LAWS(BOM)-1952-12-16

BAI PANI VANKAR Vs. MADHABHAI GALABHAI PATEL

Decided On December 02, 1952
BAI PANI VANKAR Appellant
V/S
MADHABHAI GALABHAI PATEL Respondents

JUDGEMENT

(1.) A suit was filed by one Soma Parma, who was a minor, through his next friend. This suit was dismissed on 23-12-1950. By that time Soma had attained majority and he instructed his pleader on 21-1-1951, to prefer an appeal and he signed a vakalatnama in favour of the pleader on January 22. The pleader preferred the appeal on 29-1-1951. Prior to that date Soma died on 23-1-1951. On 16-3-1951, the present petitioner, who is the heir and legal representative of Soma applied to the District Court to substitute her name in place of Soma. That application was dismissed by the learned District Judge, and it is from that order that this revision application is preferred.

(2.) HOW, apart from authorities, I should have said that the appeal that was preferred, on 29-1-1951, was clearly a nullity. The appellant being dead, the pleader who preferred the appeal had DO authority to prefer any appeal and the vakalatnama signed in his favour had come to an end. If the appeal was a nullity, no order could be made in that appeal which would he an effective order, and therefore the learned District Judge was right in refusing to direct that the petitioner should be substituted in place of the deceased appellant. An effective order under Order 1, Rule 10, can only be made provided there is a suit or an appeal before the Court, but if the suit or the appeal is a nullity, then any order made in that suit or appeal is equally a nullity, and the learned Judge rightly relied on the decision of Mr. Justice Mulla in --'rampratab v. Gourishankar', AIR 1924 Bom 109 (A ). In that case the learned Judge was dealing with a suit filed by the plaintiff against the firm of the defendant's father. The defendant's father was the sole owner of the firm and he had died before the institution of the suit, and Mr. Justice Mulla held that the suit instituted was not merely against a wrong person but against no person at all and he points out at p. 111 that any order made in the suit allowing amendment of the plaint by substituting the legal representative of the deceased as defendant and allowing the suit to proceed against him is also a nullity.

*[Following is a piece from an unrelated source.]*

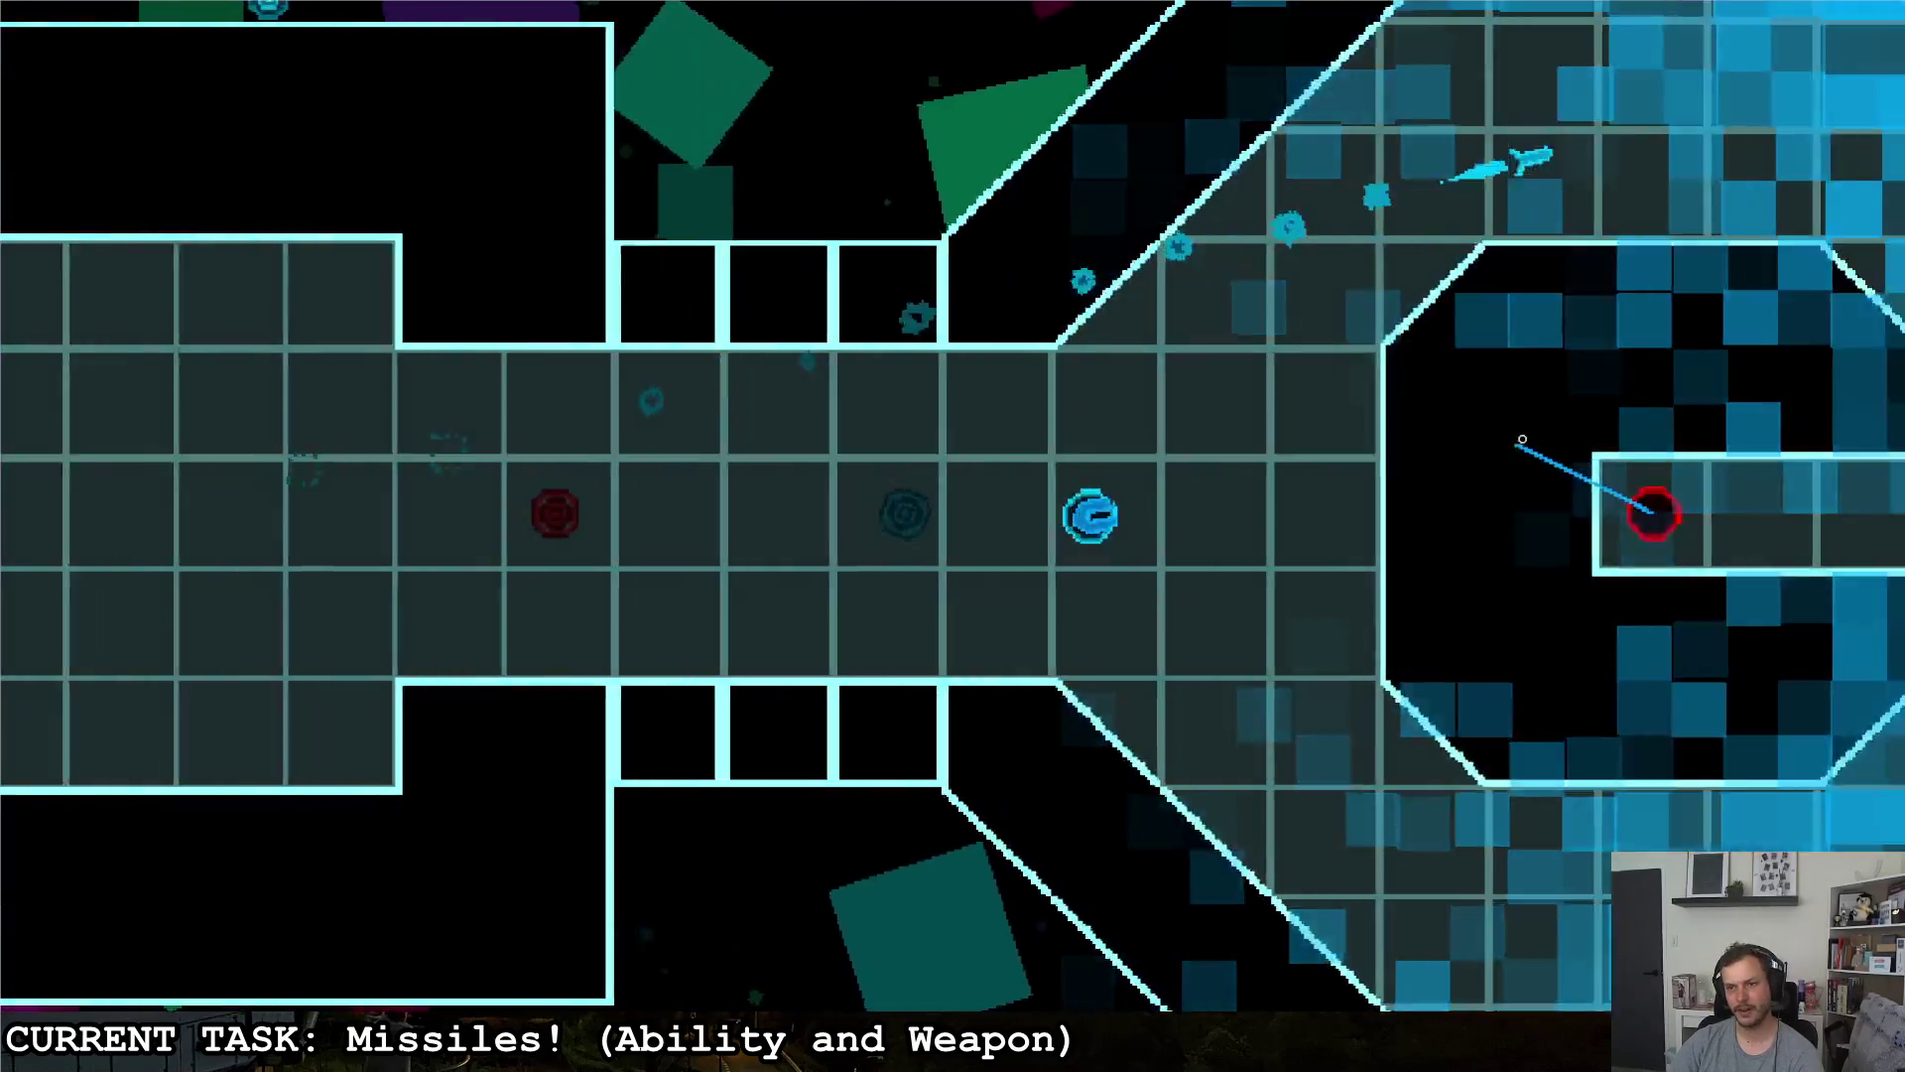
key("s")
key("w")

(3.) MR. Sethna has relied on a judgment of the Madras High Court in --'gopala Kristnayya v. Lakshmana Rao', AIR 1935 Mad 1210 (FB) (B ). That is a judgment of a Full Bench, but before we turn to that judgment it is necessary to draw attention to an earlier judgment of that Court in --'veerappan Chetty v. Tincial Ponnen', 31 Mad 8g (C ). In that case Wallis and Miller JJ. took the view that there was nothing in the Code of Civil Procedure to authorise the institution of a suit against a deceased person and the Courts have no jurisdiction to allow the plaint in such a case to be amended by substituting the names of the representatives of the deceased, even when the suit is instituted bona fide and in ignorance of the death of the defendant. With respect, I entirely agree with this view. What is said here about a plaint also applies to an appeal. Turning to --'gopala Kristnayya's case (B)', the Full Bench took the view that when there is an appeal presented against a person who is dead at the date of presentation, the Court has jurisdiction under Section 153 to permit the title 1o be amended. When we turn to the judgment with great respect, no reason is given why a view different from the view expressed in --'veerappa Chetty's case (C)', has been taken and the decision in --'veerappa Chetty's case (C)', is not even expressly overruled. What is overruled is another case reported in --'govindu Kaviraj v. Gauranga Saw', AIR 1924 Mad 56 (D ).